What you have to do: Whenever a line in this data holds the word "calendario", report that line in full.

Supplied information:
***
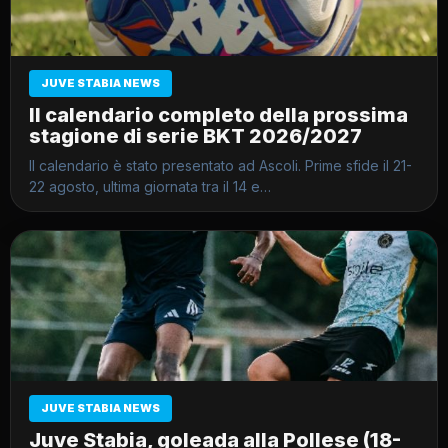
JUVE STABIA NEWS
Il calendario completo della prossima
stagione di serie BKT 2026/2027
Il calendario è stato presentato ad Ascoli. Prime sfide il 21-
22 agosto, ultima giornata tra il 14 e…
JUVE STABIA NEWS
Juve Stabia, goleada alla Pollese (18-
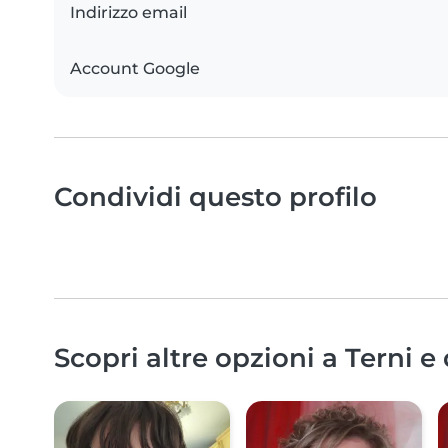
Indirizzo email
Account Google
Condividi questo profilo
Scopri altre opzioni a Terni e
***
Result of this exercise:
Il calendario completo della prossima
Il calendario è stato presentato ad Ascoli. Prime sfide il 21-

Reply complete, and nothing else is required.